The U.S. District Court for Middle Tennessee has certified an $891 million class action filed in 2011 against Franklin-based Community Health Systems for an alleged Medicare fraud scheme. In a detailed Memorandum opinion, Federal Judge Eli Richardson set forth in detail the facts upon which he relied for the certification. Memorandum of Certification CHS case. Those facts are not established as true, but as part of his task in determining whether to certify the class, the Judge accepts them as being true. Class certification in a class-action lawsuit helps to determine who is able to join in the class action to obtain possible damages. The certification identifies the plaintiff with the lawsuit through similarities in factors of the individual damages and the larger case. Without certifying a class, the litigation cannot proceed with named plaintiffs and defendants, and other issues may also arise that unravel the entire case. This is the Complaint: CHS COmplaint
In this case, the certification verifies that all persons and entities who purchased CHS common stock from July 27, 2006 through April 8, 2011 were potentially damaged by the company’s alleged misuse of an in-house admissions guide that incentivized physicians to admit Medicare patients to the hospital instead of lower-acuity outpatient facilities and, as a result, allegedly misled investors on the hospital operator’s success. The actual individuals who may join are specifically set forth in the Memorandum in which the Court said: “The Court will CERTIFY the following Class: All persons and entities who purchased the publicly traded common stock of CHS from July 27, 2006, through April 8, 2011, inclusive and who were damaged thereby. Excluded from the Class are Defendants, the officers and directors of the company, at all relevant times, members of their immediate families and their legal representatives, heirs, successors or assigns and any entities in which Defendants have or had a controlling interest.”

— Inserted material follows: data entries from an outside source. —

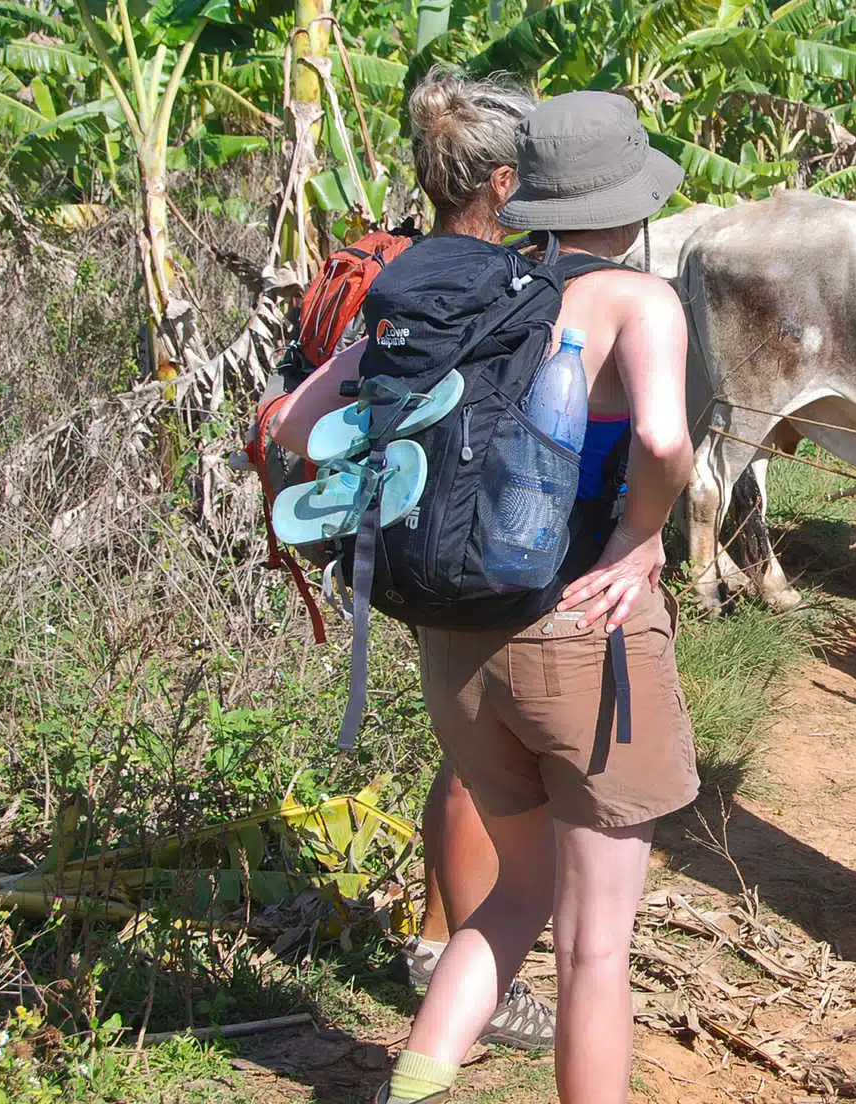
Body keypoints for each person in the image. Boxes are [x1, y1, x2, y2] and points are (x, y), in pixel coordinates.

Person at [275, 91, 700, 1104]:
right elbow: (665, 440)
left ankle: (408, 1088)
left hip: (457, 646)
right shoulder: (637, 299)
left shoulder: (462, 292)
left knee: (513, 897)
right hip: (581, 632)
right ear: (632, 199)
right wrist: (640, 538)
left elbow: (293, 424)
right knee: (597, 944)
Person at [258, 71, 555, 1049]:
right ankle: (461, 960)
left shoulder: (398, 279)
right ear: (503, 183)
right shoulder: (514, 286)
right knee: (484, 768)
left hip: (407, 547)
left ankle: (442, 938)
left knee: (465, 755)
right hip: (485, 557)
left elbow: (293, 420)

The securities fraud lawsuit stemmed from a lawsuit filed by executives of Dallas-based Tenet Healthcare, who faced a potential buyout by CHS. In their complaint, Tenet’s leaders alleged multiple counts of fraud through failing to disclose “improper” admissions practices that they said artificially inflated CHS’ stock price, boosting its ability to pay for its proposed $7.3 billion acquisition of Tenet. CHS shares tumbled more than 30 percent on the news of Tenet’s suit.
The securities lawsuit was rekindled after an appeals panel found that CHS executives’ admissions combined with the fraud allegations were enough to keep the shareholders’ case alive.
The motion for certification was filed by lead plaintiff NYC Funds, who will now serve as the class representative. That firm Lowey Dannenberg was appointed by the Judge as Class Counsel.